▶ **SEITENTEXT**:
——

Erstellt am: 17. 4. 2011 - 17:51 Uhr
Der große Vorratsdatenschwindel
Am Montag wird seitens der EU-Kommission der Evaluierungsbericht zur Vorratsdatenspeicherung vorgelegt. Wie bereits im Vorfeld bekannt wurde, ortet die Evaluierung zwar insgesamt schwere Mängel, an der Richtlinie selbst ändert sich nichts.
Den Bericht nennt der Präsident des Dachverbands europäischer Bürgerrechtsorganisationen European Digital Rights (EDRI), der Österreicher Andreas Krisch, eine "anekdotische Aufbereitung von Einzelfällen und unbelegten Einschätzungen" aus bestimmten Mitgliedsstaaten.
Unhaltbare Statistiken
Die von der EU-Kommission vorgelegten Statistiken sind laut Krisch nach wissenschaftlichen Kriterien nicht haltbar, da die Entwicklungen in Ländern ohne Vorratsdatenspeicherung in der Evaluierung schlichtweg nicht berücksichtigt wurden.
Österreich
Am 7. Aprіl 2011 hat die Umsetzung der Vorratsdatenspeicherung den Ausschuss für Forschung, Innovation und Technologie des Nationalrats passiert. Die Regierung will in Sachen Grundrechtekonformität weiter nachbessern, die Opposition sieht die Bevölkerung nach wie vor unter Generalverdacht gestellt.
In Deutschland war das Gesetz zur verpflichtenden Speicherung von Verkehrs- und Geodaten - wer wann von wo mit wem telefoniert, SMS oder E-Mails gewechselt hat - 2009 vom Bundesverfassungsgericht verworfen worden. Die Kriminalstatistiken zeigten sich völlig unbeeindruckt davon, ob den Strafverfolgern nun diese Datensätze zur Verfügung standen oder eben nicht.
Die verantwortliche EU-Komissarin Cecilia Malström focht das ebensowenig an, wie der Umstand, dass mit Tschechien nunmehr fünf nationale Verfassungsgerichte diese Maßnahme als grundrechtswidrig erkannt und aufgehoben haben.
Umgang mit Zahlenmaterial
Auch Österreich, wo ein entsprechendes Gesetz mit jahrelanger Verspätung auf dem Weg ins Plenum des Nationalrats ist, wurde nicht berücksichtigt. Das heißt, man hat alle Faktizitäten, die der Kommission nicht ins Bild passten, einfach ausgeblendet, frei nach dem Motto: Wir lassen uns diese Richtlinie nicht durch exaktes Zahlenmaterial kaputt machen.

——

▶ **BEREITGESTELLTE DATEN**:

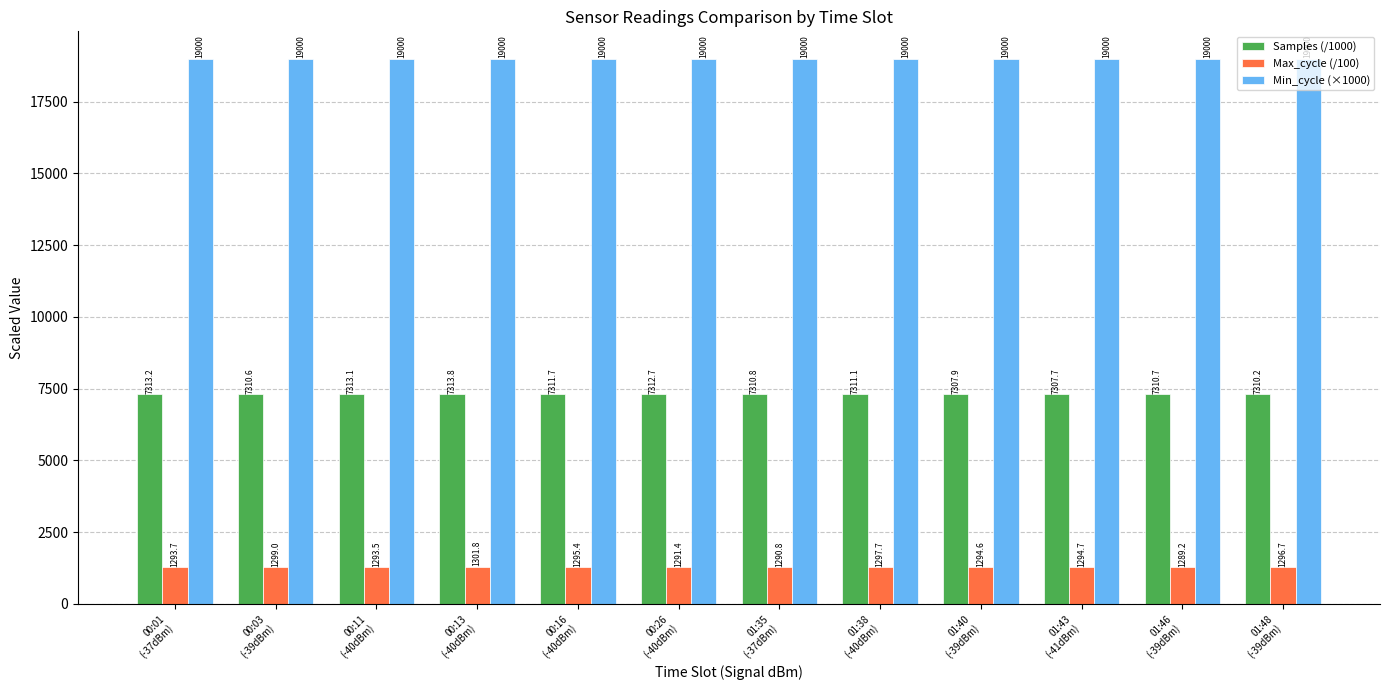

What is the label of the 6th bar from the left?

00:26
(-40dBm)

——

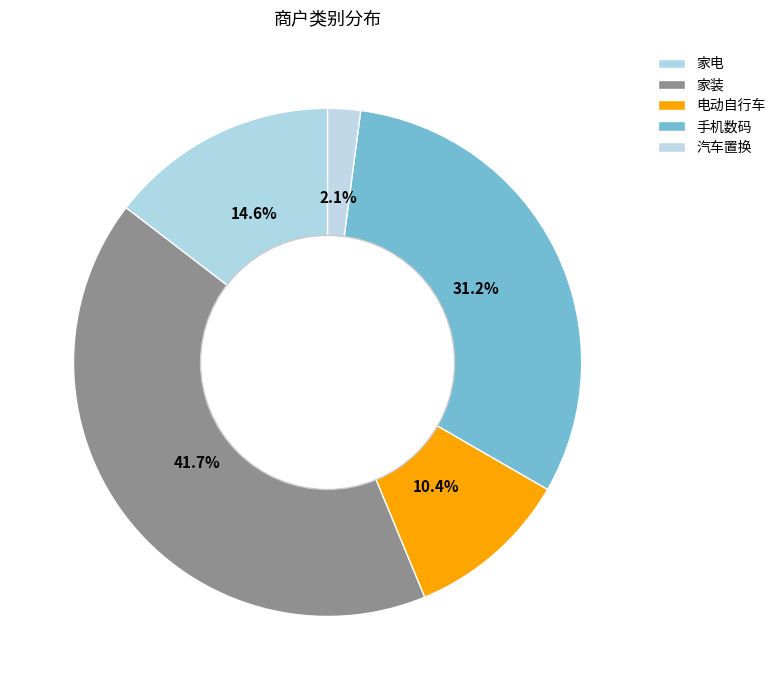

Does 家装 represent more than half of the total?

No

——

▶ **AUFGABENSTELLUNG**:
1. Beantworte kurz drei Fragen zum Text zur Vorratsdatenspeicherung:
(a) Wer ist laut Text Präsident von European Digital Rights (EDRI)?
(b) An welchem Datum hat die Umsetzung der Vorratsdatenspeicherung den Ausschuss für Forschung, Innovation und Technologie des Nationalrats passiert?
(c) Welches Gericht hat das deutsche Gesetz 2009 verworfen?
2. Überarbeite den Abschnitt des Textes zur Vorratsdatenspeicherung, der mit "Unhaltbare Statistiken" beginnt und bis "nicht berücksichtigt wurden." weitergeht. Setze dabei überall "Auswertungen" anstelle von "Statistiken".
3. Führe den Text zur Vorratsdatenspeicherung bitte dort weiter, wo er aufhört.
Die Daten haben mit dem Text zur Vorratsdatenspeicherung nichts zu tun.

▶ **NUMMERIERTE ANTWORTEN**:
1.
(a) Der Österreicher Andreas Krisch
(b) Am 7. April 2011
(c) Das Bundesverfassungsgericht

2.
Unhaltbare Auswertungen
Die von der EU-Kommission vorgelegten Auswertungen sind laut Krisch nach wissenschaftlichen Kriterien nicht haltbar, da die Entwicklungen in Ländern ohne Vorratsdatenspeicherung in der Evaluierung schlichtweg nicht berücksichtigt wurden.

3.
Dafür habe die Kommission auch Zahlen vorgelegt, sagt Krisch, die sich zum Teil auf Straftaten bezögen, die vor dem Inkrafttreten der Vorratsdatenspeicherung im betroffenen Mitgliedsstaat stattgefunden haben.
Polen als Hälfte Europas
Offene Briefe
Wie schon die quintessenz hat auch der Verein für Internetbenutzer Österreichs (VIBE!AT) einen offenen Brief in Sachen Vorratsdatenspeicherung an die Nationalratsabgeordneten gerichtet. Beide Vereine gehören der Dachorganisation EDRi an, die ihrerseits am Sonntag Nachmittag eine Analyse zur Vorratsdatenspeicherung veröffentlicht hat.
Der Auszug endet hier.